Microsoft hints at 'ultimate mobile device' in Surface Phone

Rumours suggest that Microsoft will release their own Surface smartphone in 2017

Microsoft could be about to make their own bid for the smartphone market, as rumours suggest the Surface Phone is almost ready for trial production.

CEO Satya Nadella indicated in an interview with the Australian Financial Review, that Microsoft was already working on the "ultimate mobile device", which, given the types of devices already available in the Surface range, likely points to the long rumoured Surface Phone.

Now reports by China's Commercial Times suggest that Pegatron, a production firm used extensively by Apple, will work alongside Microsoft and is ready to begin trials of the new Surface smartphone.
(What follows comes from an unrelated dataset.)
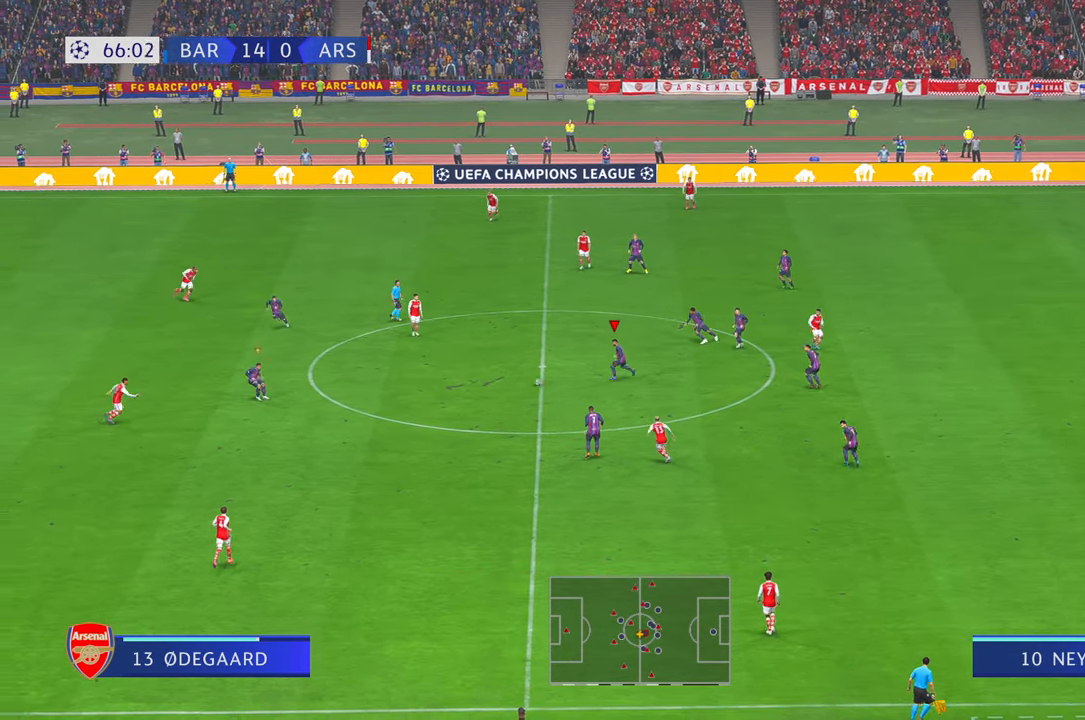
{"dt_ms": 500, "buttons": [], "left_stick": "left", "right_stick": "center", "events": [[283, "left_stick", "left"]]}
The newspaper has also reported that the Surface Phone will be announced sometime in 2017, with a likely release date in late 2017 or early 2018.
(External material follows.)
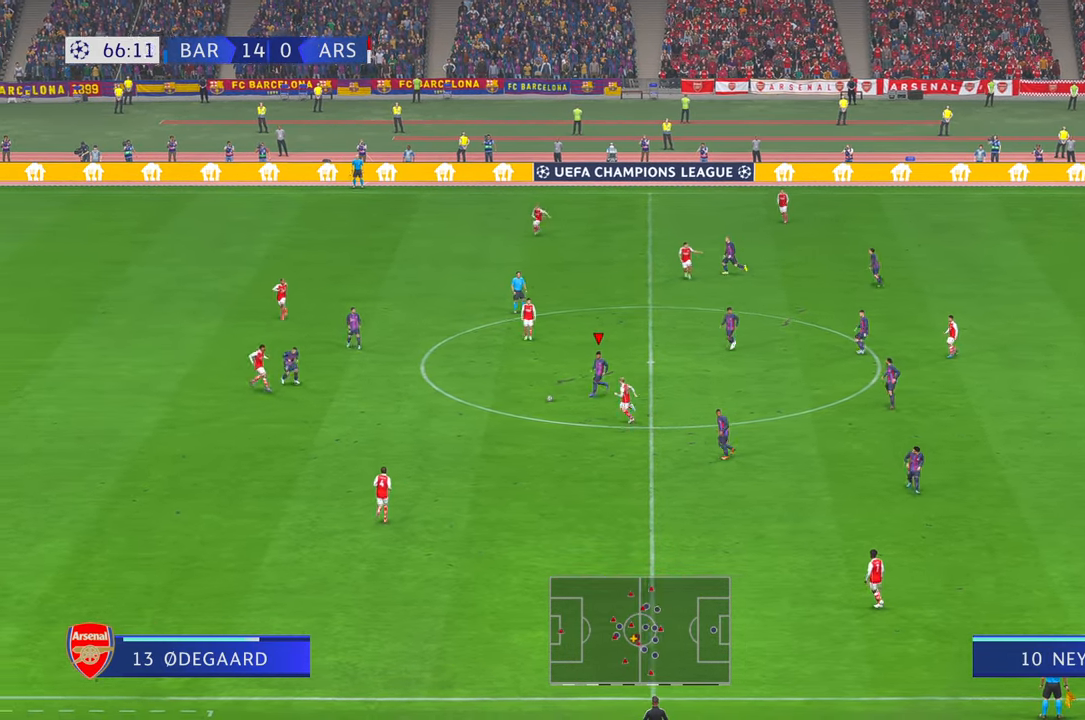
{"dt_ms": 500, "buttons": [], "left_stick": "left", "right_stick": "center", "events": [[150, "Y", "down"], [350, "Y", "up"]]}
Possible specs have also been hinted at by the typically reliable Nokia Power User website, which, if true, points to one powerful device. Sources testing the devices have claimed Qualcomm's Snapdragon 835 processor, also rumoured to ship with the upcoming Galaxy S8, will power the Surface Phone. It will support Quick charging 4.0 and could ship with model variants of 4GB and 6GB RAM.

In terms of software, we are likely looking at the latest Windows 10 using the 64-bit mobile version to take advantage of all that RAM. The phone could even be capable of running 32-bit versions of Windows apps, including Cortana.

While no exact measurements have been taken, the device appears to feature a 5.5in screen and QHD display, according to NPU sources.

As these are just rumours it is impossible to say what the final Surface Phone will look like. But if initial reports are true, we are looking at a device that could rival the upcoming Galaxy S8 that is already pinned to be one of the most powerful smartphones available.

Microsoft will be hoping to make a big impact on the smartphone market, particularly after the ill-fated buyout of Nokia's handset business in 2014, which cost the firm over $7.6 billion and almost wiped out the entire value of the deal.